The treatment for CTS varies based on the patient’s symptoms. In the case of an incidental finding in an asymptomatic patient, no medical treatment is required. When the patient complains of exertional dyspnea, diuretics and preload reduction are the suggested medical treatment. 1 Surgical treatment is usually indicated as well. In symptomatic children and adults, surgical resection of the membrane is performed and the overall surgical outcome is excellent.1,4,5
Ultimately, the patient discussed in this case was treated conservatively due to her history of metastatic breast cancer, anemia, and lack of previous symptoms. It is difficult to determine if the existing CTS and mild pulmonary hypertension caused the new onset of exertional dyspnea or if it was caused by other exacerbating factors. Given there were no other cardiac anomalies and the patient was otherwise asymptomatic, she was discharged with a prescription for 40 mg of furosemide daily. Furosemide is a diuretic that can be used for fluid retention, high blood pressure, and heart failure. 10 The patient was instructed to follow up with the cardiologist if symptoms worsened.
Conclusion
Correlating clinical presentations and imaging modalities is imperative for an accurate diagnosis of cor triatriatum. When cor triatriatum is discovered, it is essential to evaluate the presence of other cardiac anomalies and the size of fenestrations within the membrane.
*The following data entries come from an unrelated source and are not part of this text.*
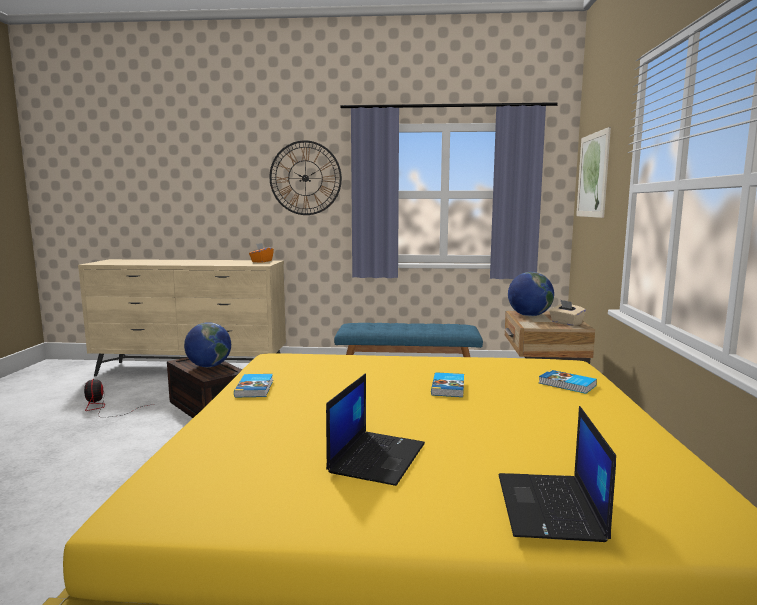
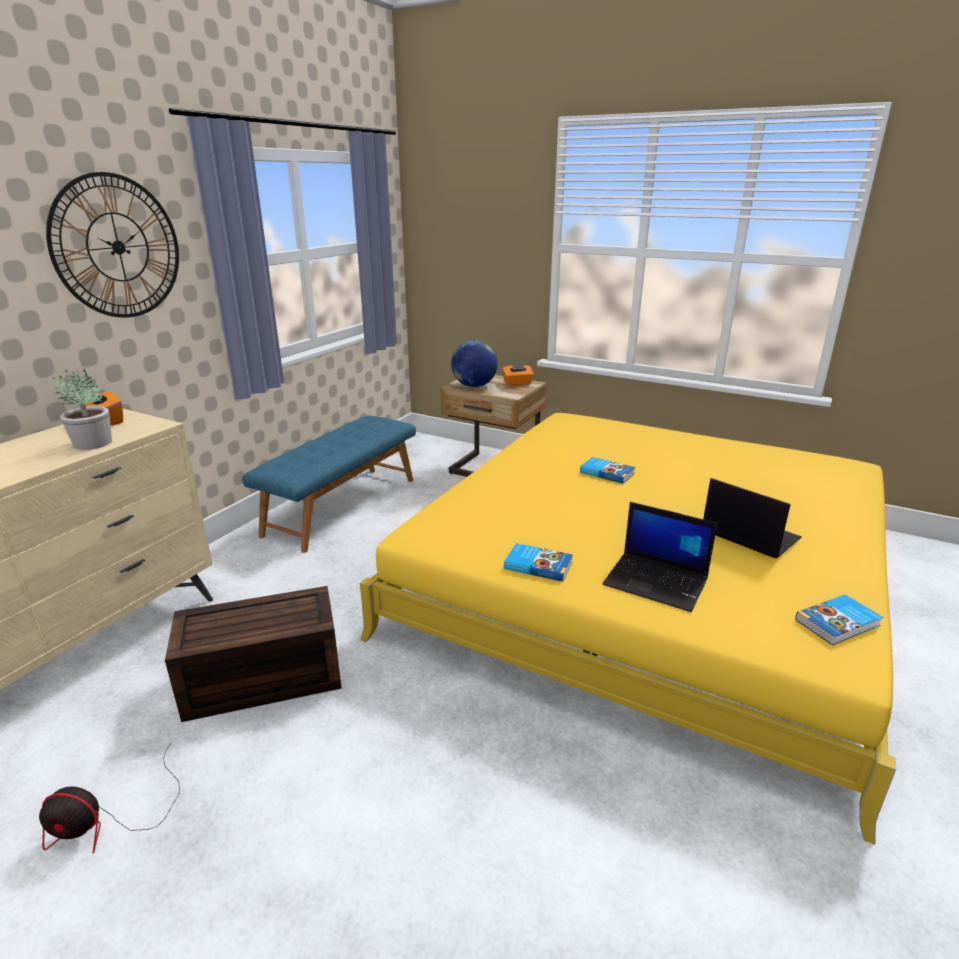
camera: 65 degrees left, 15 degrees up
(209, 366) = (257, 616): globe -> none
(232, 264) = (92, 443): none -> potted plant
(551, 508) = (835, 498): laptop -> laptop (657, 582)
(566, 323) = (517, 384): beige tissue box -> orange tissue box
(567, 384) = (619, 434): book -> book (839, 623)
(593, 175) = (457, 224): picture -> none

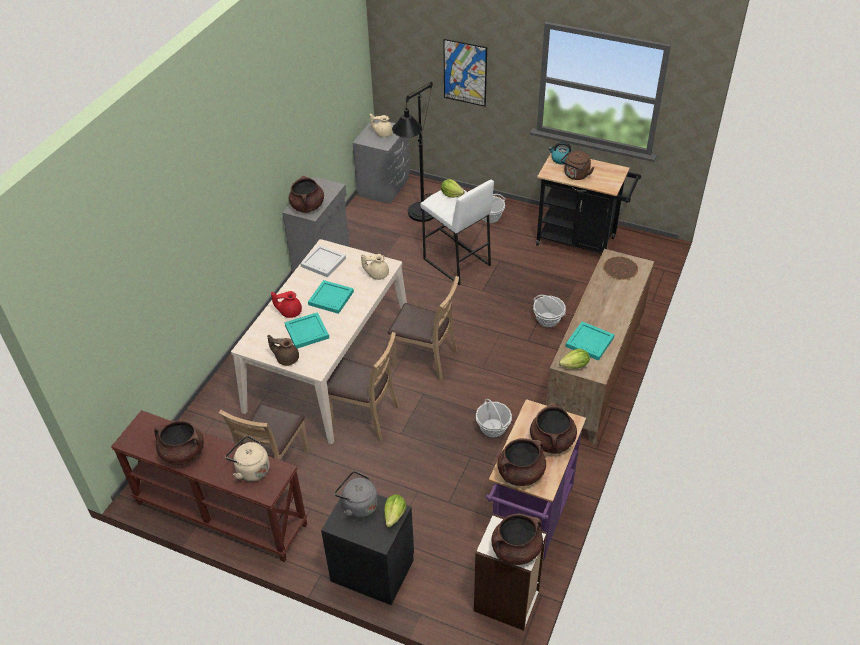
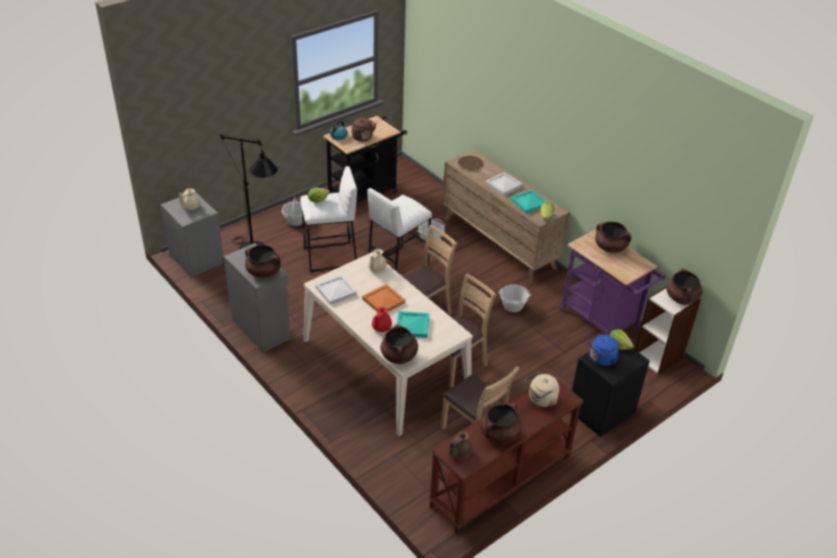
camera: 65 degrees left, 5 degrees down
(286, 358) = (434, 346): brown teapot -> brown teapot (458, 453)
(331, 299) = (384, 301): turquoise tray -> orange tray
(358, 505) = (601, 359): grey kettle -> blue kettle
(465, 72) = (233, 113): picture -> none
(485, 312) = (397, 264): none -> white stool
(520, 473) = (629, 270): brown cooking pot -> brown cooking pot (399, 356)
(605, 309) = (503, 185): none -> white tray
Transthoracic echocardiograms and 2D/3D TEEs are valuable tools in the anatomic and hemodynamic assessment of these membranes. As with this patient, surgical intervention is not always indicated. It is important to continue patient monitoring to ensure symptoms resolve or do not worsen with conservative treatment.
Footnotes
Declaration of Conflicting Interests
The author declared no potential conflicts of interest with respect to the research, authorship, and/or publication of this article.
Funding
The author received no financial support for the research, authorship, and/or publication of this article.